Top of SOURCE MATERIAL
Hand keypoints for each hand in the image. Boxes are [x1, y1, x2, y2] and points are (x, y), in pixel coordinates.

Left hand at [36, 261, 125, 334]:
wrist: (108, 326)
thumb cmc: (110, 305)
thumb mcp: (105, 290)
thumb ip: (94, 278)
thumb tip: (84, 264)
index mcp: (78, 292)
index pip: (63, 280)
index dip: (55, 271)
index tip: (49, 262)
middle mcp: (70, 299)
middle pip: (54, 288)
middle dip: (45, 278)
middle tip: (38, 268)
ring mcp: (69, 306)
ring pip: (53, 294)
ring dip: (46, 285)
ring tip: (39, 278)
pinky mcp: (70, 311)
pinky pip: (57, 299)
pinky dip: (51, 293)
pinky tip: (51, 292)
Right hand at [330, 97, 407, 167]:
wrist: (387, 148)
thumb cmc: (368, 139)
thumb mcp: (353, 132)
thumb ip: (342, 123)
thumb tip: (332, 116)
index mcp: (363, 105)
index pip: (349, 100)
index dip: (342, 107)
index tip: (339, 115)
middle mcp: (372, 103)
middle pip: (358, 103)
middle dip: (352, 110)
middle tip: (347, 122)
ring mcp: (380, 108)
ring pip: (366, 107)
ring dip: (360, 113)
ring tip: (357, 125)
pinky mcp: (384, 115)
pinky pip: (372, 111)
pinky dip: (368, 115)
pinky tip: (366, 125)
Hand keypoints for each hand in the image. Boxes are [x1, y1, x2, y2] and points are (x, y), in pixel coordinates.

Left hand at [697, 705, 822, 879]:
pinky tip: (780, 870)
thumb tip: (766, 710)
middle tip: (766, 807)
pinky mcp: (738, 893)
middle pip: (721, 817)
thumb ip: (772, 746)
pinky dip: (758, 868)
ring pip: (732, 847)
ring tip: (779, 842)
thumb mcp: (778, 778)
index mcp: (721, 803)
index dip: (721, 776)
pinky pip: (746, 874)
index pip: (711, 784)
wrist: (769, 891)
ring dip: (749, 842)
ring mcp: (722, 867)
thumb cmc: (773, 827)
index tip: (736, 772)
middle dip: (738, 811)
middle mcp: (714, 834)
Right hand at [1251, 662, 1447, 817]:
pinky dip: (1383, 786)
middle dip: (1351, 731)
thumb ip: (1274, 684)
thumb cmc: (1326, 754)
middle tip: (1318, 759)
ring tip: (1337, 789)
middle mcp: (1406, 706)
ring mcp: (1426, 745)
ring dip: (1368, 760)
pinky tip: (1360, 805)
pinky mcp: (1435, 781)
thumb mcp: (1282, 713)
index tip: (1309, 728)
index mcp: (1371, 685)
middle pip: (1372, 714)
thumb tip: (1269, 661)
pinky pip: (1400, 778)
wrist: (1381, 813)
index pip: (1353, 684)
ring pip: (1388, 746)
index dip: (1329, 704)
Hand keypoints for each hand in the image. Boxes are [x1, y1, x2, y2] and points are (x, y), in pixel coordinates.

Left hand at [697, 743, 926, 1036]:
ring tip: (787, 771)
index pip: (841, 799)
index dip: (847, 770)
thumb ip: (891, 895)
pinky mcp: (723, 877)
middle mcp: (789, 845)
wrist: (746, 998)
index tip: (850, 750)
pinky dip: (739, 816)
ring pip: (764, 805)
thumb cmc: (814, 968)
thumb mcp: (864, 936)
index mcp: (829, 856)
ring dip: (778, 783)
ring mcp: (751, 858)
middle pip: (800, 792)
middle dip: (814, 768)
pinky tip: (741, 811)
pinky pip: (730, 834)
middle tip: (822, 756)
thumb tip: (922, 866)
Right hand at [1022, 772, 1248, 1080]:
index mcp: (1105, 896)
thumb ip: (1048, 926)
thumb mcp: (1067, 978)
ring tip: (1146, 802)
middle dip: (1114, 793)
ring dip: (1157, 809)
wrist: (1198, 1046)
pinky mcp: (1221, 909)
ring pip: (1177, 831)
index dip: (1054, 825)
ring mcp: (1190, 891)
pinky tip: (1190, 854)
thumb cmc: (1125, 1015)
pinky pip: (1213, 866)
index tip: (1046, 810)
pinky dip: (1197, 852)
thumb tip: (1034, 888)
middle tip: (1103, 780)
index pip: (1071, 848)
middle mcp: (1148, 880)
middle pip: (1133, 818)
Bottom of SOURCE MATERIAL
[WORK REQUIRED]
Take the lines above from the one containing "index dip: (55, 271)" down to the one containing "pinky mcp: (384, 115)", and transcribe them exactly, both ends included.

[ANSWER FOR THIS EXERCISE]
index dip: (55, 271)
index tip: (49, 262)
middle mcp: (70, 299)
middle pip: (54, 288)
middle dip: (45, 278)
middle tip: (38, 268)
ring mcp: (69, 306)
ring pip: (53, 294)
ring dip: (46, 285)
ring tip: (39, 278)
pinky mcp: (70, 311)
pinky pip: (57, 299)
pinky dip: (51, 293)
pinky tip: (51, 292)
Right hand at [330, 97, 407, 167]:
wrist: (387, 148)
thumb cmc: (368, 139)
thumb mcp: (353, 132)
thumb ip: (342, 123)
thumb tip: (332, 116)
index mcp: (363, 105)
index pip: (349, 100)
index dip: (342, 107)
index tip: (339, 115)
middle mcp: (372, 103)
middle pip: (358, 103)
middle dip: (352, 110)
middle tip: (347, 122)
ring mcp: (380, 108)
ring pip: (366, 107)
ring dip: (360, 113)
ring tip: (357, 125)
pinky mcp: (384, 115)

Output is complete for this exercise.